[Stored items from a collection]
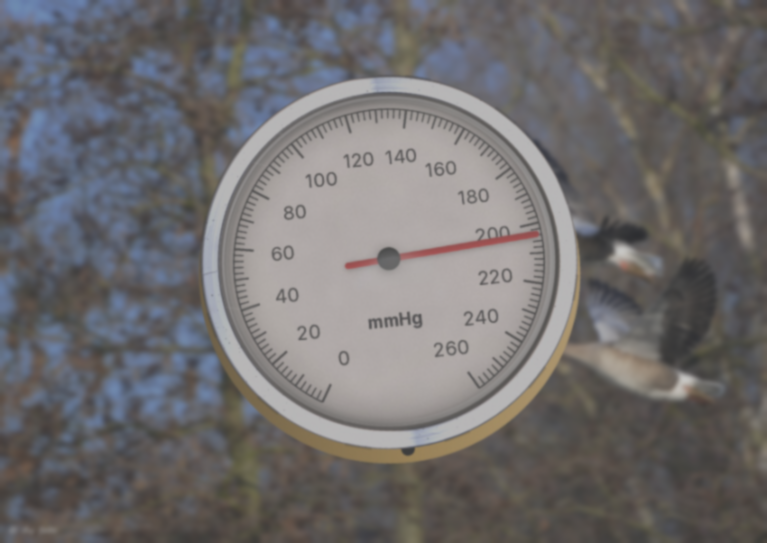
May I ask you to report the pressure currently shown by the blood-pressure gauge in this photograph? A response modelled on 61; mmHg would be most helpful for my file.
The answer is 204; mmHg
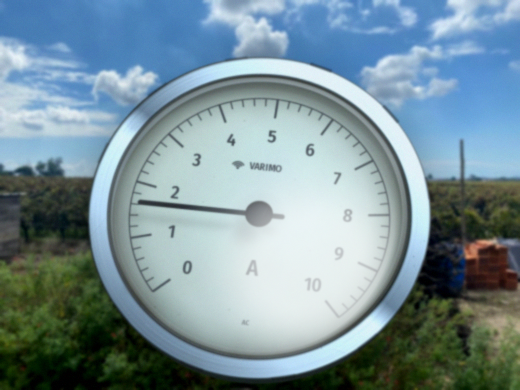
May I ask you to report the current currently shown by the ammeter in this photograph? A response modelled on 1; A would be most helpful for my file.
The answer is 1.6; A
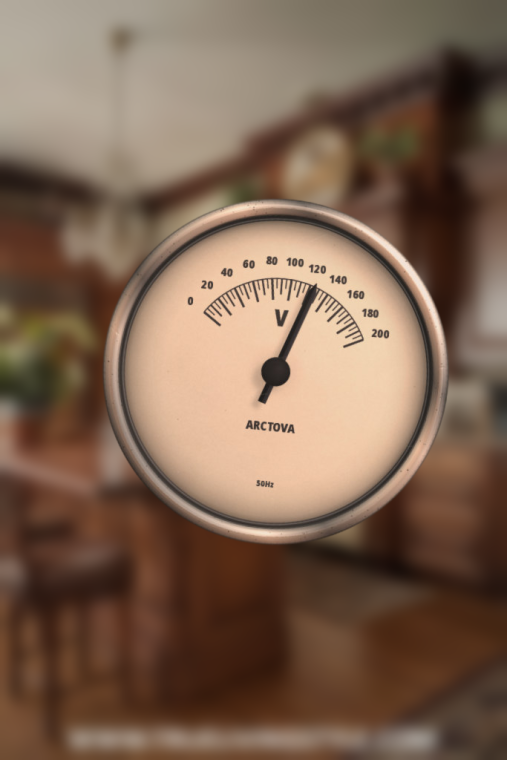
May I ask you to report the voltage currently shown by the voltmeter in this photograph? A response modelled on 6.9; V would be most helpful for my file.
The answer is 125; V
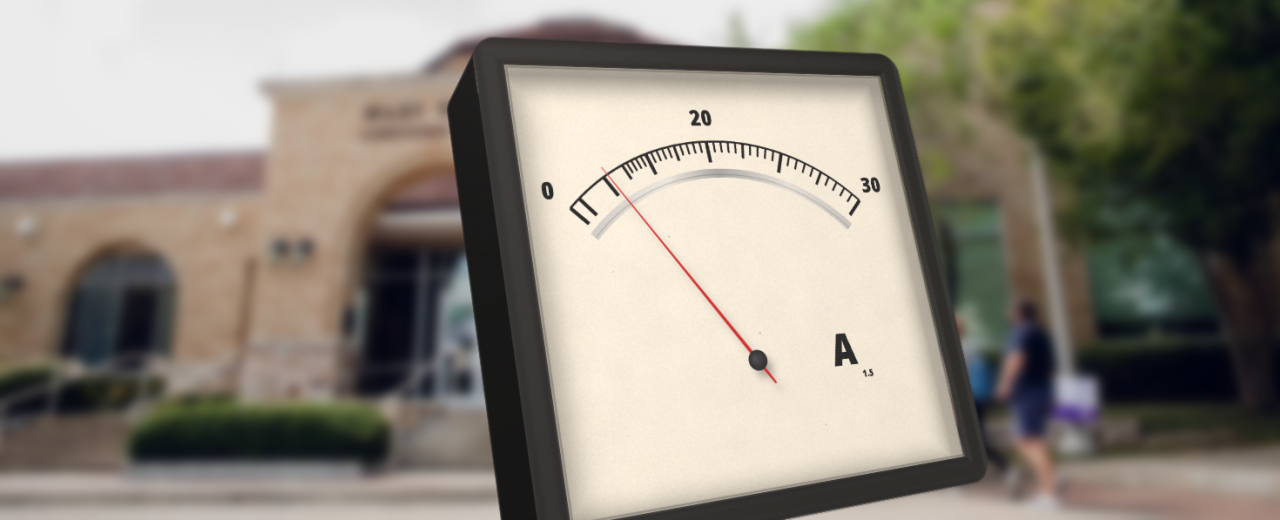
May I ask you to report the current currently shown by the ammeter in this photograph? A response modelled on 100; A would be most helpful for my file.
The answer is 10; A
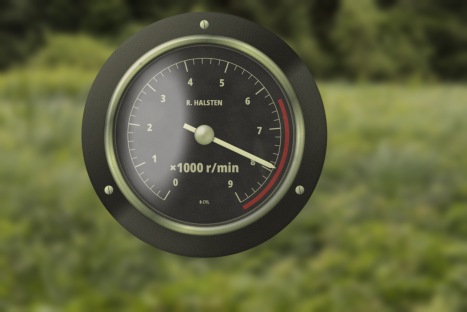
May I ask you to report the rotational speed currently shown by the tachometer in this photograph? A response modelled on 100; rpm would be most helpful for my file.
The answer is 7900; rpm
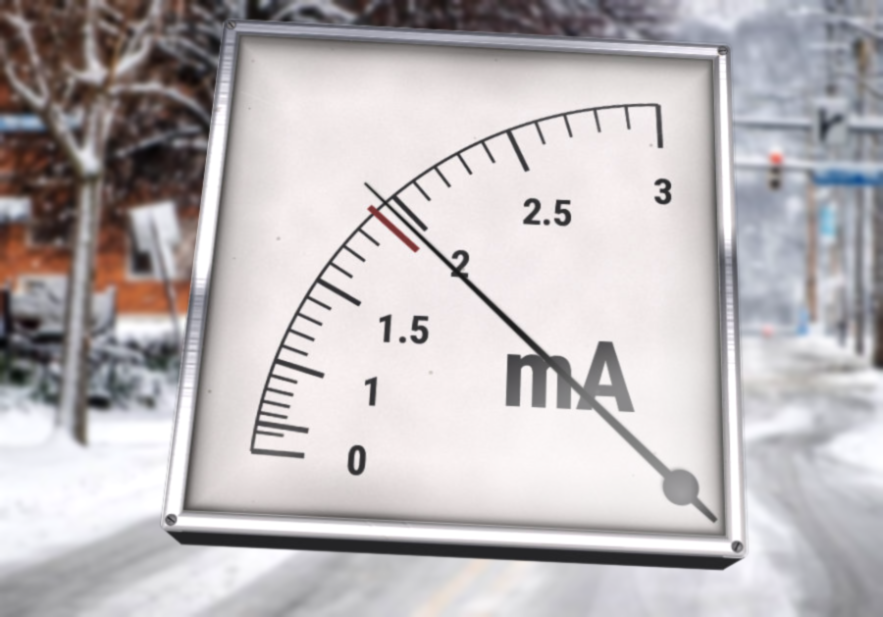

▶ [Problem statement] Can you rewrite all of the data above with "in this photograph" swapped for "in this image" wherever it occurs, keeping everything else the same and omitting the pictures?

▶ [Answer to the problem]
May I ask you to report the pressure currently shown by the blood-pressure gauge in this image? A response modelled on 61; mmHg would be most helpful for my file.
The answer is 204; mmHg
May I ask you to report the current currently shown by the ammeter in this image? A response modelled on 1; A would be most helpful for my file.
The answer is 1.6; A
May I ask you to report the voltage currently shown by the voltmeter in this image? A response modelled on 6.9; V would be most helpful for my file.
The answer is 125; V
May I ask you to report the current currently shown by the ammeter in this image? A response modelled on 100; A would be most helpful for my file.
The answer is 10; A
May I ask you to report the rotational speed currently shown by the tachometer in this image? A response modelled on 100; rpm would be most helpful for my file.
The answer is 7900; rpm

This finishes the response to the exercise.